One or two minima of the Pauli potential, υ_P(r), along the bond line Hal^–…Tt suggest that the balance of forces and the features of electron distribution between the Hal^– and Tt atoms is different for strong bonds, approaching the covalent type, and for weak noncovalent bonds. One minimum of υ_P(r) favors the formation of a common electron pair, while two minima of υ_P(r) indicate the preservation of the specificity of atomic shells in a typical noncovalent bond. In addition, we did not observe noticeable differences in the behavior of the Pauli potential, υ_P(r), for weak interactions with a bond critical point and cage critical point between the atoms.
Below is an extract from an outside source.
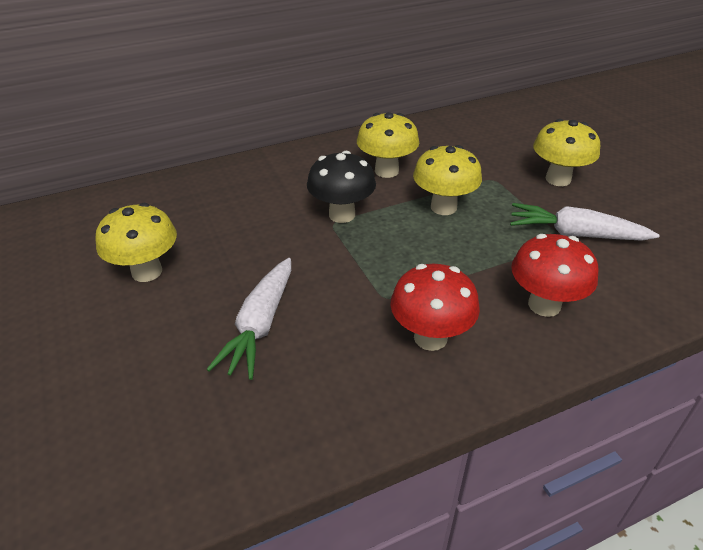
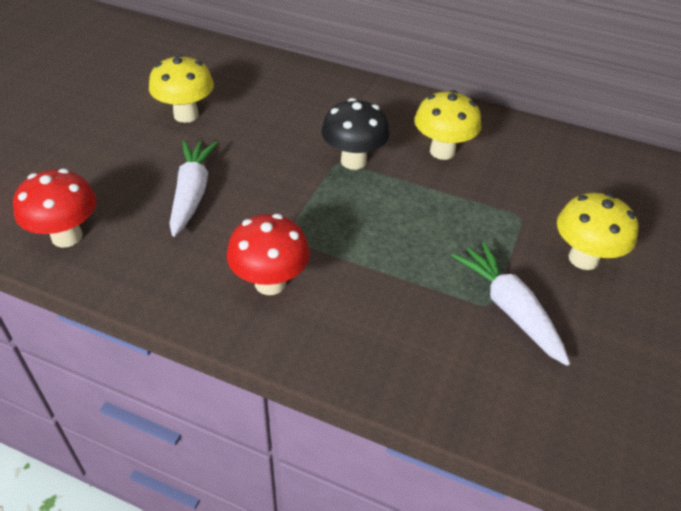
camera: 45 degrees right, 5 degrees up
(260, 325) = (192, 193): white carrot -> white carrot turned 120 degrees clockwise
(443, 207) = (437, 208): yellow mushroom -> none
(544, 305) = (383, 331): red mushroom -> red mushroom (67, 236)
The gap ∆_st-es between positions of extremes for electrostatic, υ_es(r), and static, υ_st(r), potentials along the Hal^–…Tt line is wide for weak bonds and narrow for strong ones. It is in very good agreement with the number of minima of the Pauli potential, υ_P(r), at the middle of a bond. This observation allowed us to propose a criterion based on the comparison of the gap widths ∆_st-es and ∆_ρ-st, which can serve as an informative descriptor for the express establishment of the type of bond. For covalent bonds, ∆_st-es < ∆_ρ-st, whereas, on the contrary, for noncovalent TtB bonds, ∆_st-es > ∆_ρ-st. The gap width ∆_st-es exponentially correlates with the exchange-correlation component of static potential in a series of the bonds Hal^–…Tt with the fixed nucleophilic fragment Hal^–.

Thus, the analysis of the electrostatic, static, and Pauli potentials along the line between the Hal^– and Tt atoms has made it possible to verify that a priori attribution of interactions to covalent or noncovalent bonds and their categorization according to the electrophilic region has all the physical grounds supported by quantitative data.

A preliminary check confirms the transferability of the suggested criteria to the series of complexes between the neutral molecules with strong and weak tetrel bonds. The results will be reported later.